Blood pressure is directly controlled by the contractile state of vascular smooth muscle cells (VSMCs) which is regulated by membrane potential-dependent Ca2+-entry through Ca2+-channels and Ca2+-release from intracellular stores. Modulation of membrane potential in VSMCs in intact vessels can be performed by electrical field stimulation or elevation of extracellular potassium concentration, but both methods are not cell-specific and have low spatio-temporal resolution. To overcome these limitations, we have used the light-gated cation channel channelrhodopsin2 for optogenetical control of VSMCs membrane potential. ChR2 was expressed in a7r5 VSMCs and patch clamp experiments showed light-induced inward currents. Brief light pulses with increasing light intensities led to graded depolarization and eventually initiation of action potentials.
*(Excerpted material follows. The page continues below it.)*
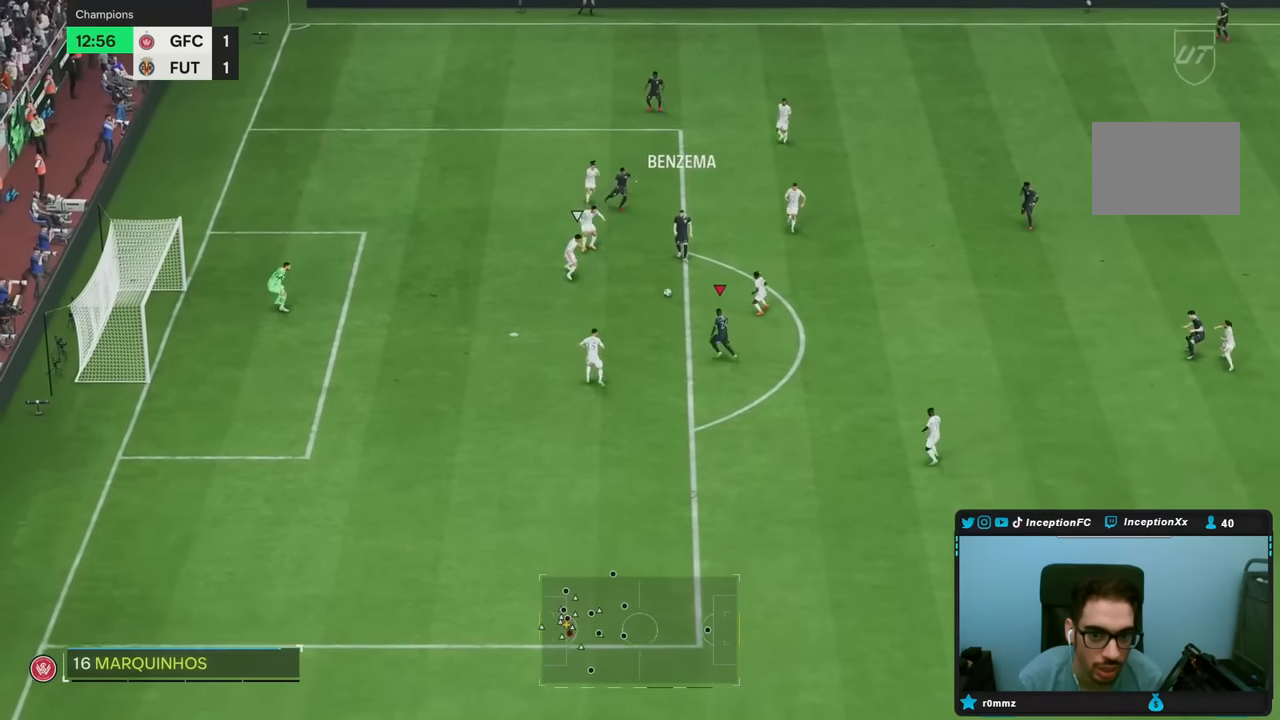
{"dt_ms": 500, "buttons": [], "left_stick": "down", "right_stick": "center", "events": [[83, "R2", "up"], [317, "left_stick", "down"]]}
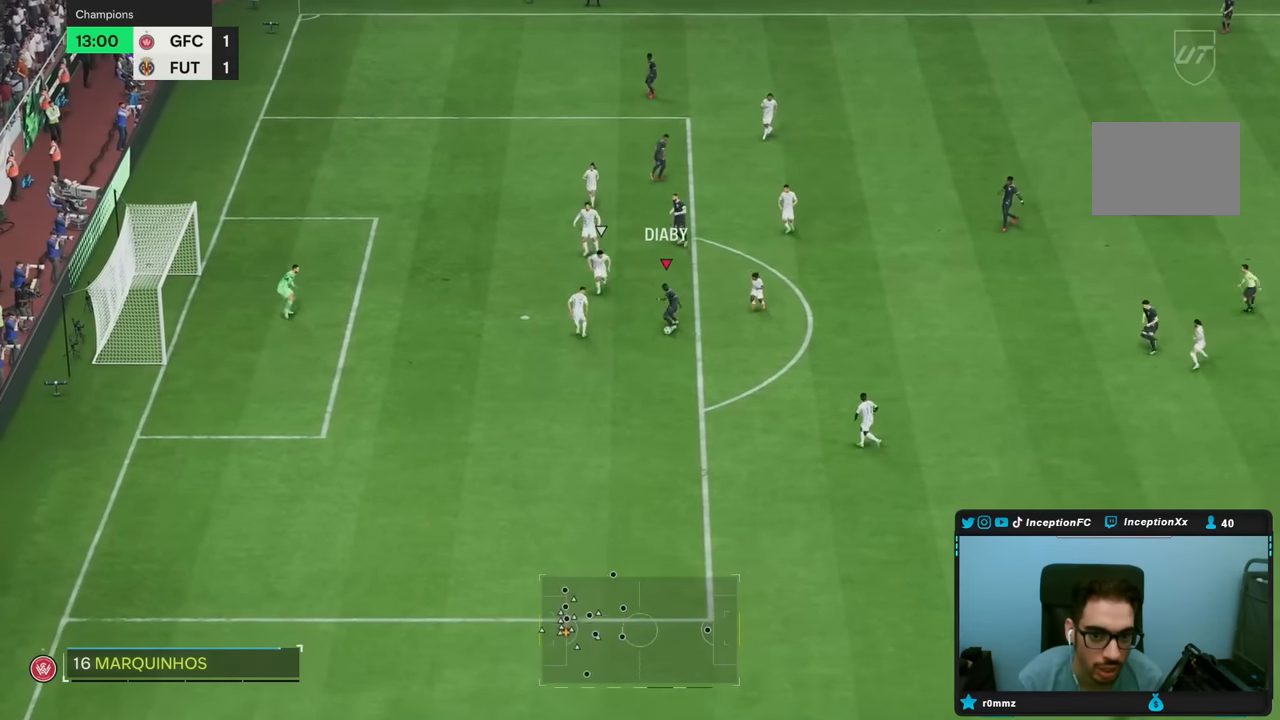
{"dt_ms": 500, "buttons": [], "left_stick": "down-left", "right_stick": "center", "events": [[133, "CIRCLE", "down"], [233, "CIRCLE", "up"], [333, "left_stick", "down-left"]]}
Prolonged illumination resulted in constant depolarization and elevated intracellular Ca2+-concentrations. Optogenetic stimulation of VSMCs in intact vessels was performed using transgenic mice that express ChR2 (Nat Methods. 2010;7:897-900) in VSMCs but not endothelial cells. Isometric force was analyzed in aortic rings with a wire-myograph. Illumination with blue light (475nm, 2.7mW/mm2) reliably induced contractions with very fast on- (< 800ms) and off-kinetics (< 2.5s) and contraction could be maintained up to 10 min. The amplitude of contraction could be graded by variation of light intensity and reached a maximum comparable to stimulation with noradrenalin (10μM). Control vessels from wild-type mice or transgenic mice expressing EGFP did not show light-induced contractions. Taken together ChR2 enables light-induced contraction of VSMCs with high temporal resolution and represents a powerful technique to analyze membrane-potential dependent mechanisms in VSMCs. Optogenetic stimulation allows cell-specific and localized stimulation down to single cell level and therefore can be used in the future to investigate the interplay of endothelial cells and VSMCs as well as the electrical coupling between cells within intact vessels.